INTERNATIONAL REPROGRAPHIC ASSOCIATION BYLAWS
Revised and approved May 10, 2005
ARTICLE I – NAME, LOCATION & PURPOSE
Section 1. Name – The name of this association shall be “International Reprographic Association." The registered office shall be maintained in Illinois and such other offices may be established as the Board of Directors deems necessary or appropriate.
Section 2. Purpose – The purposes of this association are:
- To promote by all lawful and proper means the welfare of the reprographics industry;
- To collect from and disseminate to members such statistical information as may be lawfully collected and distributed; and
- In general, to contribute by lawful collective action to the promotion, advancement and progress of the reprographics and allied industries.
ARTICLE II – MEMBERSHIP
Section 1. Classes of Members – The membership shall consist of two (2) classes: Active and Associate members. membership shall be conferred upon a) receipt of a completed membership application, b) payment of appropriate membership dues, and c) verification of qualification under applicable Bylaws requirements. Names of all new members will be printed in the association’s newsletter and presented to the Board of Directors at its next regular meeting.

- [Data provided]:
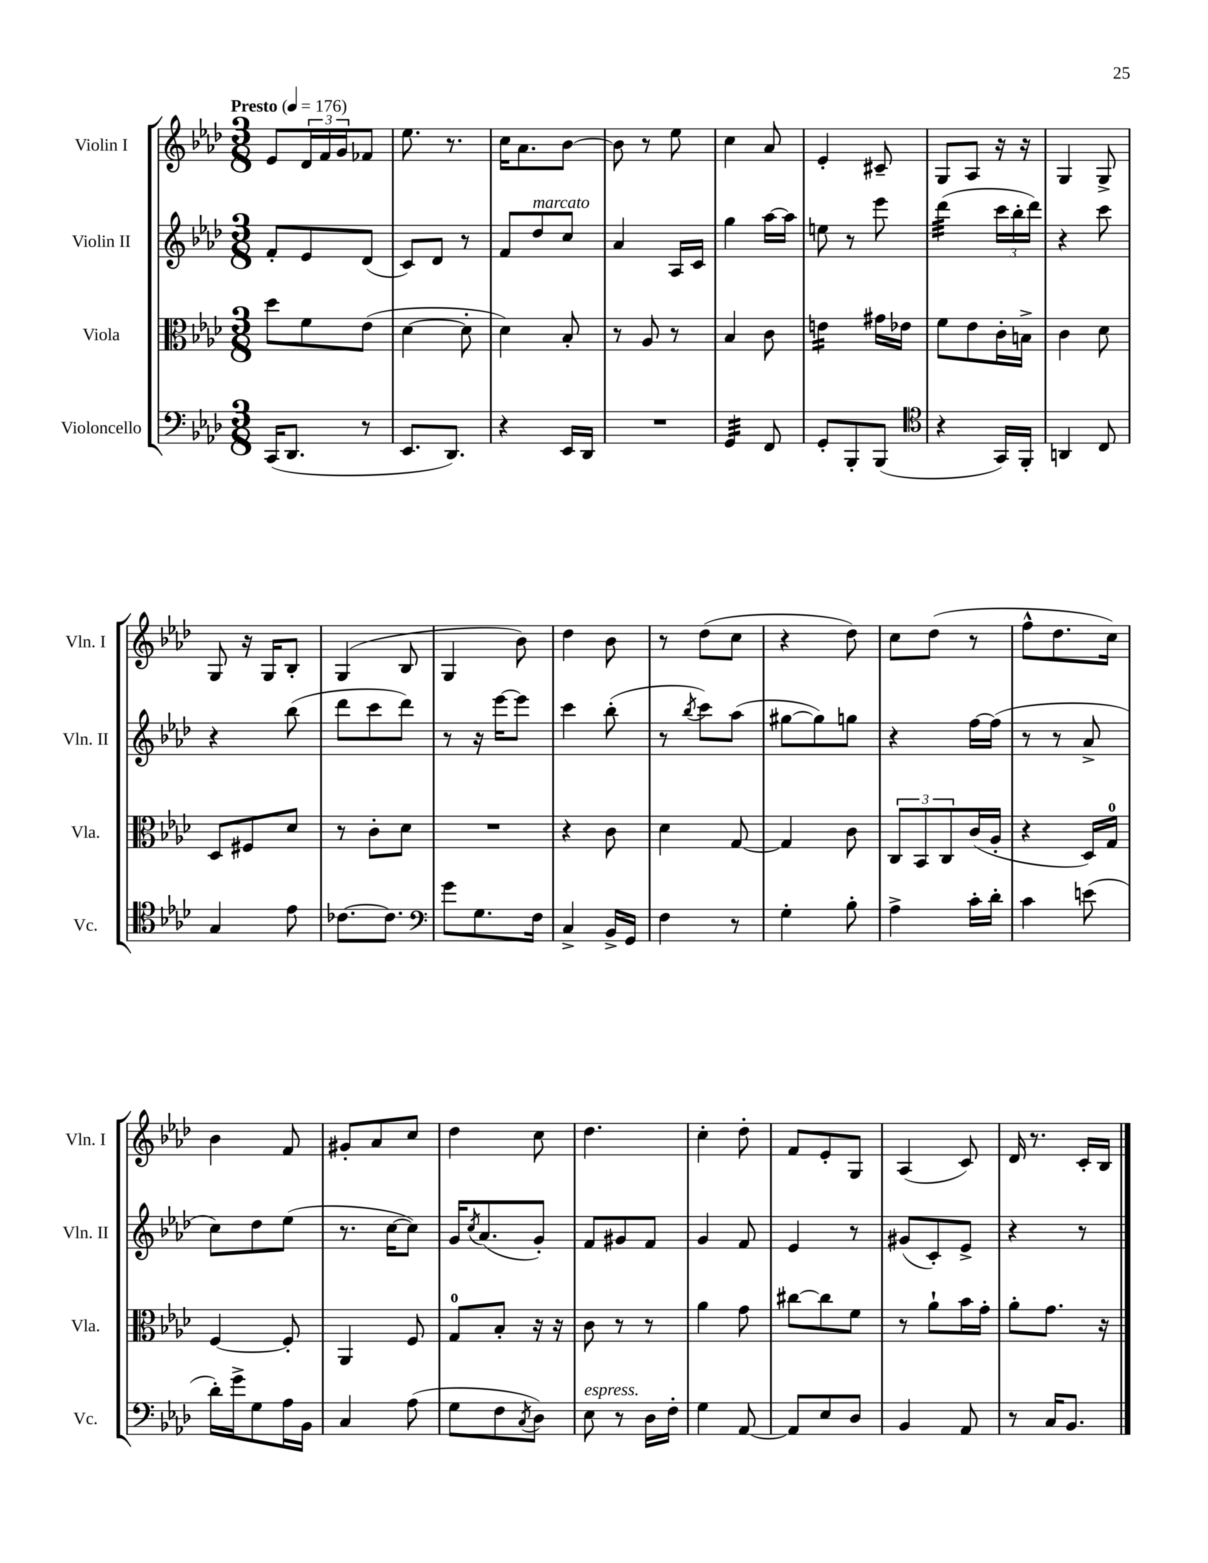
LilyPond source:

--

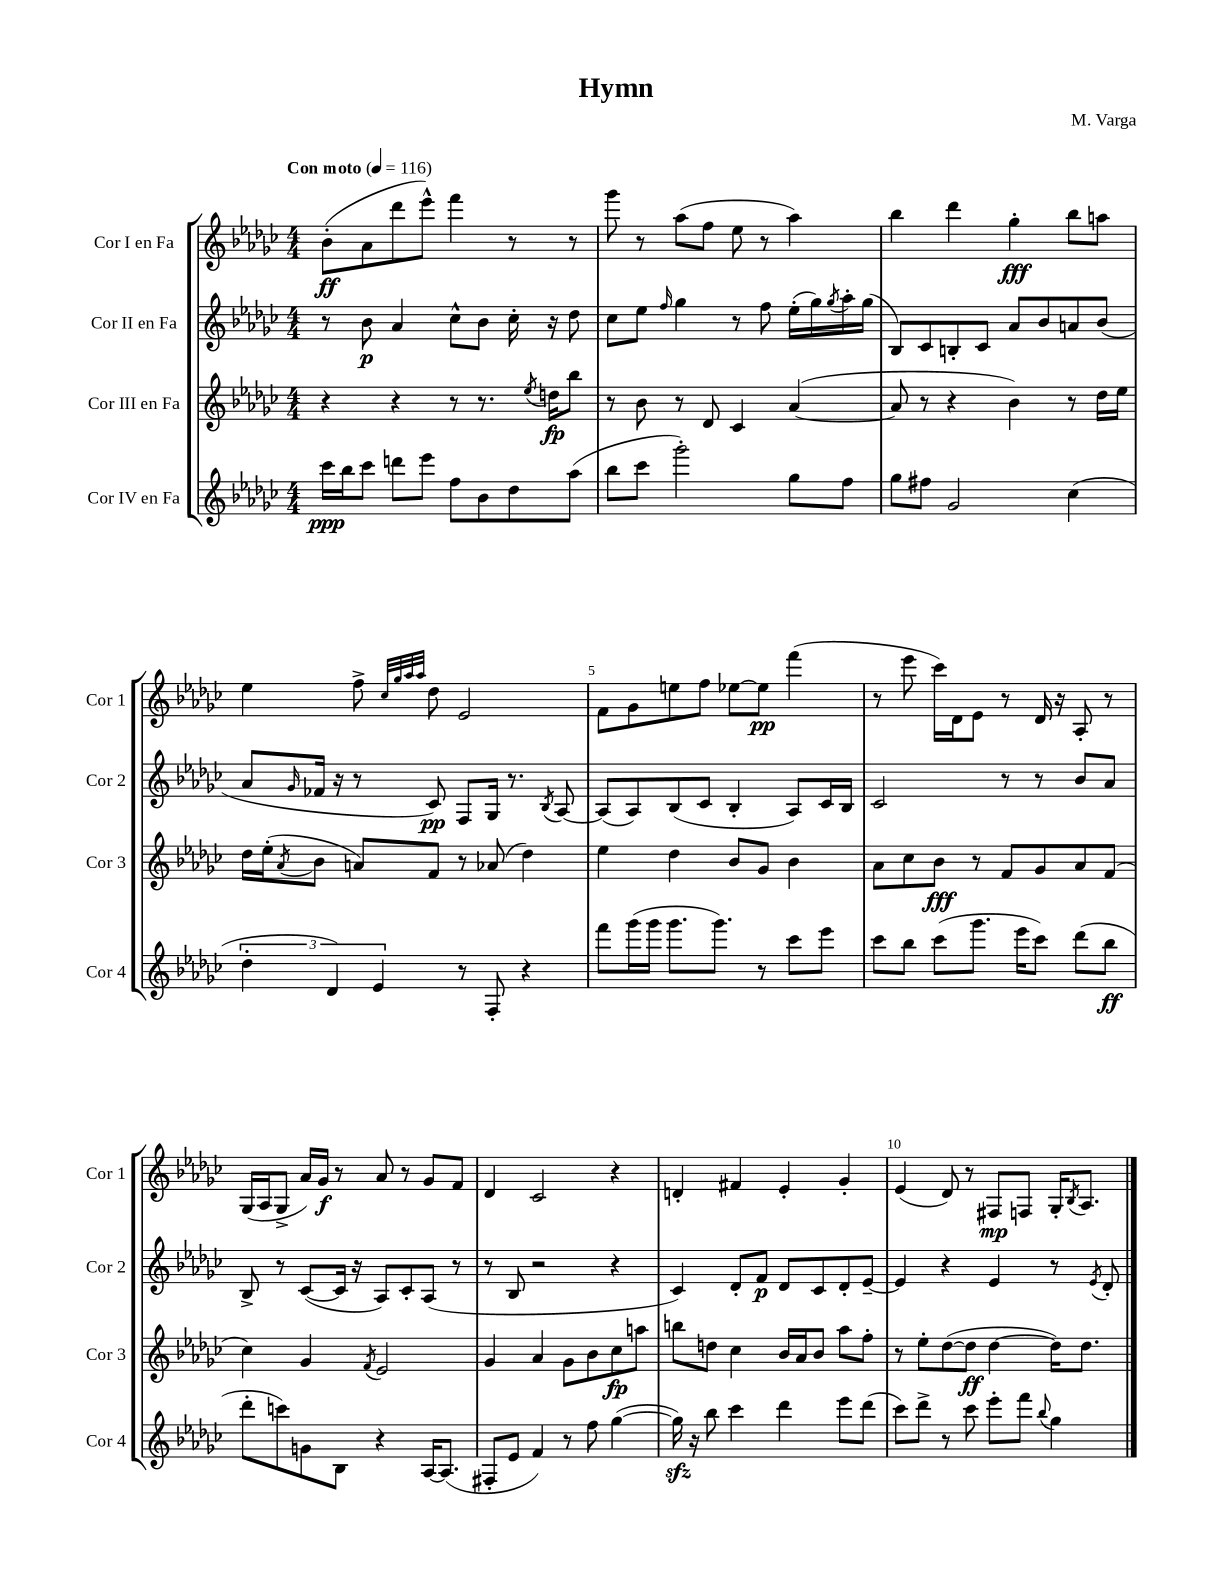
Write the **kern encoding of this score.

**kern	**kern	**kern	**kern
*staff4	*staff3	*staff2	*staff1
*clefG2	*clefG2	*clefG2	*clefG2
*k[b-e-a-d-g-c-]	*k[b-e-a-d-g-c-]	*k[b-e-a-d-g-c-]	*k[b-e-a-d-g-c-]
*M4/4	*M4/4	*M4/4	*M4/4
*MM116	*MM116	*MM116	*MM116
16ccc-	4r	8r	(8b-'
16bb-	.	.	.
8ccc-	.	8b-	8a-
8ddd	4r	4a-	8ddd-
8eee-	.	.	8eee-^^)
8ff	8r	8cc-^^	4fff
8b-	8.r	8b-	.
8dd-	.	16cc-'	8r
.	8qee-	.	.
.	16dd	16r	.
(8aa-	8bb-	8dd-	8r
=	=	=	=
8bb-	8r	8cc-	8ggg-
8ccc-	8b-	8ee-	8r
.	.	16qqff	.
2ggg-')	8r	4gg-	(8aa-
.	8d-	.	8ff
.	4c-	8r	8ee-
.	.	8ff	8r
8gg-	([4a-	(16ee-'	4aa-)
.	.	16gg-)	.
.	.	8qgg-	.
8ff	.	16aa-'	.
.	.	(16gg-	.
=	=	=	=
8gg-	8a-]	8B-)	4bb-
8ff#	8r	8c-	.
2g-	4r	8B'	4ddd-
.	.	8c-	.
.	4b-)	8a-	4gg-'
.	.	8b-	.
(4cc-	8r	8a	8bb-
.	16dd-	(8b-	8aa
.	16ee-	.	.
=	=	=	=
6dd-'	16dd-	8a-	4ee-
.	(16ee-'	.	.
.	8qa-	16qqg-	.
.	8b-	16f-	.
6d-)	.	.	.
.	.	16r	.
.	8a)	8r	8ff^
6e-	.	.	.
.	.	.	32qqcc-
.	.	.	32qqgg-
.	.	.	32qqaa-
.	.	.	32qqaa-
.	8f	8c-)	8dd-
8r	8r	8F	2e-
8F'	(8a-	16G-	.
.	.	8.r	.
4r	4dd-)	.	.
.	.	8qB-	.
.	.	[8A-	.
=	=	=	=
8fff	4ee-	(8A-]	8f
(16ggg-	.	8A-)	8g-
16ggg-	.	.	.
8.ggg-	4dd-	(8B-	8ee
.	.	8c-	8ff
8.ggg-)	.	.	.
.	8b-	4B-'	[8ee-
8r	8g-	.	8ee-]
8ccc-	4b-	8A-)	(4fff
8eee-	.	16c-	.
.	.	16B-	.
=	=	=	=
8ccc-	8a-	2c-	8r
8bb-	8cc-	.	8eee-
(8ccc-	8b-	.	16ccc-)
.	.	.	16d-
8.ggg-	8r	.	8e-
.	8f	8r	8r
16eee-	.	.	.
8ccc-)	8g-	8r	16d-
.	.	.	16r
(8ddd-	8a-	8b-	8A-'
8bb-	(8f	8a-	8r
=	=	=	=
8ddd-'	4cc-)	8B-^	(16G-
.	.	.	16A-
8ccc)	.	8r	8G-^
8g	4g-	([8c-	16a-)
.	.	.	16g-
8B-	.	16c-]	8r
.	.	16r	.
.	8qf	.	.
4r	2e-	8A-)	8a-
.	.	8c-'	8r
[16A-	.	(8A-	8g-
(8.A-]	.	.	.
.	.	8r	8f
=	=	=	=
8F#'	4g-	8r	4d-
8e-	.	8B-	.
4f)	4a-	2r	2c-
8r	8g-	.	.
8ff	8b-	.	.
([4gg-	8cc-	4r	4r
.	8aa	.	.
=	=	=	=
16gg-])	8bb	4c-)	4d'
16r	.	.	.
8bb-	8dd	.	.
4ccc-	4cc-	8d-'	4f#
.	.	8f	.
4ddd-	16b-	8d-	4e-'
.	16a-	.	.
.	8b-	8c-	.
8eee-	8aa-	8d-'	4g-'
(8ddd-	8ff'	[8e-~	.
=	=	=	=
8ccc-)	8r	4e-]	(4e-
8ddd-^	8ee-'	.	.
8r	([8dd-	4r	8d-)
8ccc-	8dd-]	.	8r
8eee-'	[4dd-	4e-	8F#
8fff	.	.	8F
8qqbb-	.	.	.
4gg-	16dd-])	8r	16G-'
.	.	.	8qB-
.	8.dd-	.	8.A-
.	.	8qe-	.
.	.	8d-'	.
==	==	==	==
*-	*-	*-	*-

- [Short task A]: Reproduce the full text of the association bylaws, without any changes.
- [Short task B]: Gather every line of the records that contains the string "kern", matching case exactly.

- [Correct answer A]:
INTERNATIONAL REPROGRAPHIC ASSOCIATION BYLAWS
Revised and approved May 10, 2005
ARTICLE I – NAME, LOCATION & PURPOSE
Section 1. Name – The name of this association shall be “International Reprographic Association." The registered office shall be maintained in Illinois and such other offices may be established as the Board of Directors deems necessary or appropriate.
Section 2. Purpose – The purposes of this association are:
- To promote by all lawful and proper means the welfare of the reprographics industry;
- To collect from and disseminate to members such statistical information as may be lawfully collected and distributed; and
- In general, to contribute by lawful collective action to the promotion, advancement and progress of the reprographics and allied industries.
ARTICLE II – MEMBERSHIP
Section 1. Classes of Members – The membership shall consist of two (2) classes: Active and Associate members. membership shall be conferred upon a) receipt of a completed membership application, b) payment of appropriate membership dues, and c) verification of qualification under applicable Bylaws requirements. Names of all new members will be printed in the association’s newsletter and presented to the Board of Directors at its next regular meeting.

- [Correct answer B]:
Write the **kern encoding of this score.
**kern	**kern	**kern	**kern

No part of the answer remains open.